AIM OF THE EXERCISE: Copy, from the data below, every line that has "rect" in it.

□ □ □ □ □

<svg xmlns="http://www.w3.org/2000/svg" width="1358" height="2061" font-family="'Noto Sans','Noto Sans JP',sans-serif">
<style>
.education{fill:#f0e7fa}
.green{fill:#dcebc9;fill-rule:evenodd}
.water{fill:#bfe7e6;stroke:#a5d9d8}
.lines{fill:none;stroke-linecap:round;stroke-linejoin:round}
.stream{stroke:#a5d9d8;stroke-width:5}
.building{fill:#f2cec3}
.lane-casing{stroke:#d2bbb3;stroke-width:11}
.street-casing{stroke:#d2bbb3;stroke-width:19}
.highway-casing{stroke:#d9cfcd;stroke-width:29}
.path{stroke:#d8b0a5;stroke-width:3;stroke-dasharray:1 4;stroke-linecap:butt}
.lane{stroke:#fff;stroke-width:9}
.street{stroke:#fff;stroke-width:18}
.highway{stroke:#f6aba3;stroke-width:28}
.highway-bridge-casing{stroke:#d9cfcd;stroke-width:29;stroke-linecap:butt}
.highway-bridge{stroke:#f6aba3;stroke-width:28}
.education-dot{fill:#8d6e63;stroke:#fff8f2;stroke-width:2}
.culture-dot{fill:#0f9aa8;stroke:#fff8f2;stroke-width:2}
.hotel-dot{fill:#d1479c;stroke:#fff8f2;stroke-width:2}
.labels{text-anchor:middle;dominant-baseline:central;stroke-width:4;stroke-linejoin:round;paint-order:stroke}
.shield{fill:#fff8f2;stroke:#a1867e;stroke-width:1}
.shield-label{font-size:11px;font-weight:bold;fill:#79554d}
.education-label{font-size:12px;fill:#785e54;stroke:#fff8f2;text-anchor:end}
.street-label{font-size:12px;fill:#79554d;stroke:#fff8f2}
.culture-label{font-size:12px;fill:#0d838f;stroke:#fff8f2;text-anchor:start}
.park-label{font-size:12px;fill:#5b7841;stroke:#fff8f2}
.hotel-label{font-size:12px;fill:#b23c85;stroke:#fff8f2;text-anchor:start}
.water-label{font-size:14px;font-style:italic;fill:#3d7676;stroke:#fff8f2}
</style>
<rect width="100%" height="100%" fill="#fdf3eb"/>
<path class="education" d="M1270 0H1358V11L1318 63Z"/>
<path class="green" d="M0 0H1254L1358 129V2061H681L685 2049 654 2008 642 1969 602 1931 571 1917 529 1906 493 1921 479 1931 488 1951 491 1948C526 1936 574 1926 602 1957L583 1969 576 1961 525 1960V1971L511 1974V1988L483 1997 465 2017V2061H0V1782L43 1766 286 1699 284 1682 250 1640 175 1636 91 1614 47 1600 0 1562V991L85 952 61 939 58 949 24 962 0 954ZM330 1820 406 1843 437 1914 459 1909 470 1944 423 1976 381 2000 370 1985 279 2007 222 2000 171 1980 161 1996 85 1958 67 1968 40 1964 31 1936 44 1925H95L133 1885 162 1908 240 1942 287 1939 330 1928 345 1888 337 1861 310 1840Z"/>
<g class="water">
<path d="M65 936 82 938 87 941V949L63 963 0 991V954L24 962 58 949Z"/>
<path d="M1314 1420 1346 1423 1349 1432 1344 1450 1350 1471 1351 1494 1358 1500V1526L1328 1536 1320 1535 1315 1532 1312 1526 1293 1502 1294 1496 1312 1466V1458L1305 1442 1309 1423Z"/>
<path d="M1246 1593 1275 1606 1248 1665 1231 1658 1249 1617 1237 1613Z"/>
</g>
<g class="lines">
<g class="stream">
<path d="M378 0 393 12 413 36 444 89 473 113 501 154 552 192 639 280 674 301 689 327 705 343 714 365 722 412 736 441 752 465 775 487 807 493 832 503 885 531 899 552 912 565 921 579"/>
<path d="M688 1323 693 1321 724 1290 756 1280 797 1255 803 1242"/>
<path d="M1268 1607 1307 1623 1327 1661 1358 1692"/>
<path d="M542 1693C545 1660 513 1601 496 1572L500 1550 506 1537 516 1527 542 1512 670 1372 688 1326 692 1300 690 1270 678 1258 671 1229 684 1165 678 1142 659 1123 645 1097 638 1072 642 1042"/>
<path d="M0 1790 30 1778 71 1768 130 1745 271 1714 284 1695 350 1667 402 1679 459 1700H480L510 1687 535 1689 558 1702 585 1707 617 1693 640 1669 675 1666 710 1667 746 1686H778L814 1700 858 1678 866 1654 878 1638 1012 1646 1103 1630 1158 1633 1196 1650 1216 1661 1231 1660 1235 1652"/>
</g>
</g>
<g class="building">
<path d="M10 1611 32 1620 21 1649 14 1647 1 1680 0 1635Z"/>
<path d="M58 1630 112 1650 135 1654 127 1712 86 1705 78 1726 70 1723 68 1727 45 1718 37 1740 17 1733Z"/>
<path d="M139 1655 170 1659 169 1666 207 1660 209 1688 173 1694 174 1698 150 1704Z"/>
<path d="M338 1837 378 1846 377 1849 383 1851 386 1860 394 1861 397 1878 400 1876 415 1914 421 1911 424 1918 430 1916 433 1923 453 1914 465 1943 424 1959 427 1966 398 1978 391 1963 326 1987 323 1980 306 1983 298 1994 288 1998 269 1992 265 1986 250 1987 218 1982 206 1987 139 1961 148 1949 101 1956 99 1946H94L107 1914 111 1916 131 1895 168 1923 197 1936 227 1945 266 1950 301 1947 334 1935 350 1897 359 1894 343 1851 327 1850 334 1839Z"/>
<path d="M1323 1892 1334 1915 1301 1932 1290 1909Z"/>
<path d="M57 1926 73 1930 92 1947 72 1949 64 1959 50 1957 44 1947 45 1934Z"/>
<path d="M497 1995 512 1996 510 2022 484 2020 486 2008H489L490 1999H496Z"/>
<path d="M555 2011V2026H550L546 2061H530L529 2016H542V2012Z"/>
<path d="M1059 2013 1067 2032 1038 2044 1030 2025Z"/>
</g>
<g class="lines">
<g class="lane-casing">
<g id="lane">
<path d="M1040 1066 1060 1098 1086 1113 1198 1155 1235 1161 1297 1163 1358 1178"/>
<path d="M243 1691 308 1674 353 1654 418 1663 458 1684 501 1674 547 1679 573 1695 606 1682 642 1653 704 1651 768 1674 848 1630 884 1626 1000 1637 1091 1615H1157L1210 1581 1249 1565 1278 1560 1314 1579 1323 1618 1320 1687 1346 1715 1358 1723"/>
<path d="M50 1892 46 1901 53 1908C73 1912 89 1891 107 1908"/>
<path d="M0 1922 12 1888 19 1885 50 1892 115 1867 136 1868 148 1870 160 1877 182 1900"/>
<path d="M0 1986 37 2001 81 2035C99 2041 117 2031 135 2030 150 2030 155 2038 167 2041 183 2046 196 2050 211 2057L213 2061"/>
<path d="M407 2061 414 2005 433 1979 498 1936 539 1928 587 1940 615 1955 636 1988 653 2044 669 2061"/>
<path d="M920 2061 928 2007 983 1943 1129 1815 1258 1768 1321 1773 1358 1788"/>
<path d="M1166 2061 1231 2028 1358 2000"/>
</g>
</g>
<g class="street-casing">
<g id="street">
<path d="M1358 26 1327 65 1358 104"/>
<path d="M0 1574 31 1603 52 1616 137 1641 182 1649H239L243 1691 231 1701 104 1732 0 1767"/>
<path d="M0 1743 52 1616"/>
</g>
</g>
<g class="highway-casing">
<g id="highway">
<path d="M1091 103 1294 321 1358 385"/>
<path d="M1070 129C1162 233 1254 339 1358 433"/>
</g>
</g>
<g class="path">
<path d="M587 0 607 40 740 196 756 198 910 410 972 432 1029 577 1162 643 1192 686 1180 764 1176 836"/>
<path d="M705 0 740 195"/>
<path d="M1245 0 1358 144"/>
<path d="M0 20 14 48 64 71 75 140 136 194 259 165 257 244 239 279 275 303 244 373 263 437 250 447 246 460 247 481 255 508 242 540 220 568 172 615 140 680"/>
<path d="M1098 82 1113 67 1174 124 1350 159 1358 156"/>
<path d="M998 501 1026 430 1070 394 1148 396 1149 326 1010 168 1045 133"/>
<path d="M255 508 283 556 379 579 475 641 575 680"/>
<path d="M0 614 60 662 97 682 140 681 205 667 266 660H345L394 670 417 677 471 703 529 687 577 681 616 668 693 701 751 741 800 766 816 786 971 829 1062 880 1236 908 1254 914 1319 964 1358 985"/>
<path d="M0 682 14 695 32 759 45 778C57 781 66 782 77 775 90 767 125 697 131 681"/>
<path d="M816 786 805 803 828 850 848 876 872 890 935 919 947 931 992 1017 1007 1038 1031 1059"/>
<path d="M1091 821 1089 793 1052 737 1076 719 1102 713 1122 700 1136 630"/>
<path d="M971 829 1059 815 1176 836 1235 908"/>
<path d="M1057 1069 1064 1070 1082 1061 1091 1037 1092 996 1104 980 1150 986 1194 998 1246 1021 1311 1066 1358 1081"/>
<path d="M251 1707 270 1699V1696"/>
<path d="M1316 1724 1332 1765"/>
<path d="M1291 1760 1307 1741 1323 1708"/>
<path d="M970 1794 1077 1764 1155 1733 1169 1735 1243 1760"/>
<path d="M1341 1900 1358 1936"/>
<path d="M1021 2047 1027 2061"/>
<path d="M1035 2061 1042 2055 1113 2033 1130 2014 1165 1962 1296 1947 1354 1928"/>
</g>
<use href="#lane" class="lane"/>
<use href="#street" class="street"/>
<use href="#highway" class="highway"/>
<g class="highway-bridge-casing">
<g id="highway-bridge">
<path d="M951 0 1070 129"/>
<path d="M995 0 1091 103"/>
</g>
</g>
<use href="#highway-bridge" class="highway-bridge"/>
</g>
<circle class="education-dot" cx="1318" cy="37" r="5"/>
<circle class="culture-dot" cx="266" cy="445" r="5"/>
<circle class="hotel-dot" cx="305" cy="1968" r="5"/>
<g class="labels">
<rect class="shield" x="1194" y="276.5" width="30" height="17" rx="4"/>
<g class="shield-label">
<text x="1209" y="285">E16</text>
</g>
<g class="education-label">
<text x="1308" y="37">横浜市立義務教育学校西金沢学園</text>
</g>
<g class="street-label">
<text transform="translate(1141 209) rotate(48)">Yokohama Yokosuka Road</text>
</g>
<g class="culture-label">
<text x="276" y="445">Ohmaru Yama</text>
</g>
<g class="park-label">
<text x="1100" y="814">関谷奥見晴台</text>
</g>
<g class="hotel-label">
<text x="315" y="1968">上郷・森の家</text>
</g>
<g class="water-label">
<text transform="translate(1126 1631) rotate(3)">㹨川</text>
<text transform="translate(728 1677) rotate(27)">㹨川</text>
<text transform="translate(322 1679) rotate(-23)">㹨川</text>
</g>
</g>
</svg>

□ □ □ □ □

ANSWER FOR THIS EXERCISE:
<rect width="100%" height="100%" fill="#fdf3eb"/>
<rect class="shield" x="1194" y="276.5" width="30" height="17" rx="4"/>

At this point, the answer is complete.